Synopsis of That Nature is a Heraclitean Fire

Significance

This is one of the last poems Hopkins ever wrote, being dated 26th July, 1888, Dublin, Ireland. It is also one of his most important, as a mature expression of Hopkins' Christian faith. Keep wrestling with it; in the end, understanding will come.

The long title signals Hopkins' attempt:

  • to marry Greek philosophy with Christian teaching
  • to find the true place for nature and man in God's plan for the world.

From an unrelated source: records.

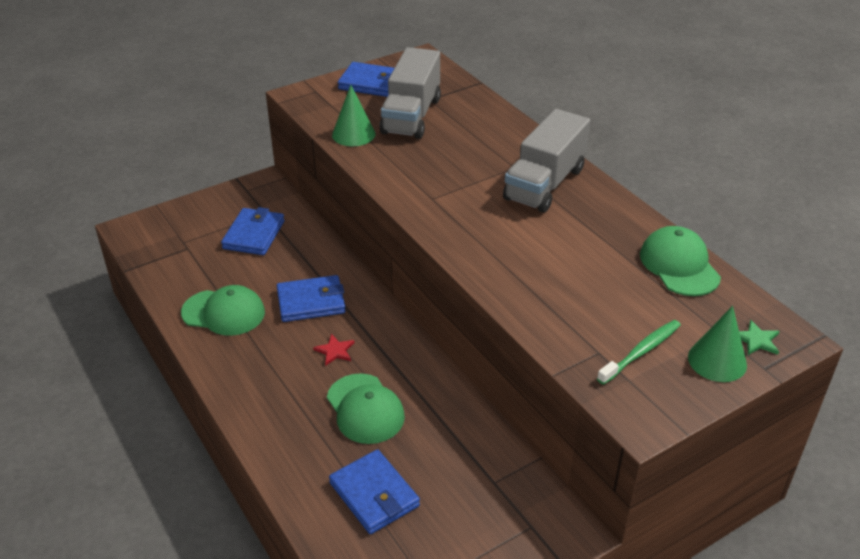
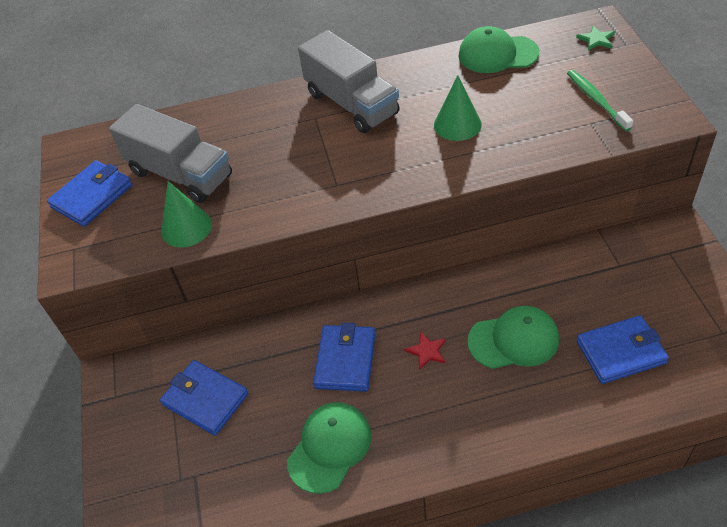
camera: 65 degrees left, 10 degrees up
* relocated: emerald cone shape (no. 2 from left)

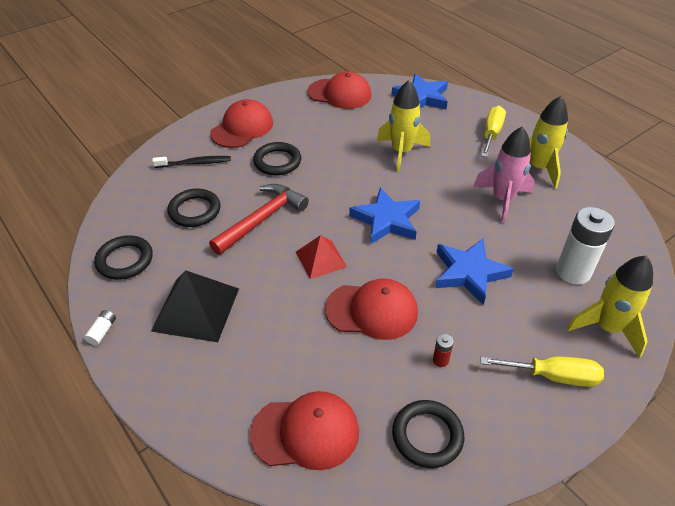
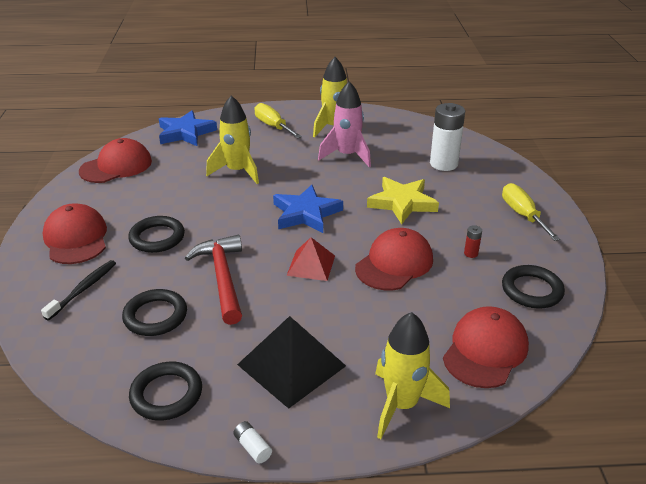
camera: 55 degrees left, 10 degrees down
* relocated: yellow toy rocket (no. 3 from left)
* colour: blue star shape (no. 3 from left) to yellow star shape
* spun: yellow screwdriver (no. 2 from left) 60 degrees counterclockwise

i.e. it has an ambitious theological programme.

From beginning to end

Hopkins has clearly put behind him the ‘Terrible Sonnets' of his dark night (of the soul), and can re-enter the joy of nature that characterized his poetry at the beginning. But there is a more sombre note, too, as he thinks of the end of all things, echoing perhaps a premonition of his own end, to occur in the next year. Like the poet John Keats, who died very young of T.B., Hopkins had a sense of needing to go through the fire of suffering before his life's work could be completed.

A 24 line ‘sonnet'

One of the most noticeable things about the poem, which is meant to be a sonnet, is its length. Normally a sonnet will consist of around 100 words. Hopkins' earlier Spelt from Sibyl's Leaves, which he called the world's longest sonnet, consisted of some 190 words. But this poem contains 213 words, almost exactly the same length as Keats' famous Ode to Melancholy! Hopkins achieves this length by adding three coda of two and a half lines each, and an extra half line to tack the coda on to the sonnet proper. It seems more like a philosophical ode than a sonnet.

Heraclitus

Heraclitus was a very early Greek philosopher, living 535-475 BC, some time before Socrates or Plato or Aristotle. Only fragments of his work are left, but it would seem Heraclitushe believed:

  • that fire was the basic and ultimate element in the creation
  • that all things began in fire and would end in fire
  • that everything was in a state of permanent change or flux
  • that strife was normative
  • there would be a final destruction, and nothing would escape it.

Other modern poets have been attracted to Heraclitus. Both W.B.Yeats and T.S.Eliot quote him in their poems, and we can see that modern discoveries about the universe seem to suggest Heraclitus was on the right track scientifically. The Bible talks of the end of the world, too, and its ending in fire:

By the same word the present heaven and earth are reserved or fire, being kept for the day of judgement ... the heavens will disappear with a roar; the elements will be destroyed by fire' (1 Peter 3:7 and 1 Peter 3:10 TNIV)

Hopkins uses this similarity of language to marry the two schools of thought. Out of it he makes a most striking and dramatic poem.

Investigating That Nature is a Heraclitean Fire
  • On first reading the poem, could you make out something of what Hopkins was saying?
  • What were your first impressions of the sonnet? Did it seem
    • as if it were an important one?
    • that Hopkins was saying something significant?
  • As a preliminary exercise gather together:
    • all the references to fire and to destruction
    • all the references to water and wetness
  • Read the account of creation in the Bible, Genesis 1:1-31
    • Does that suggest fire or water?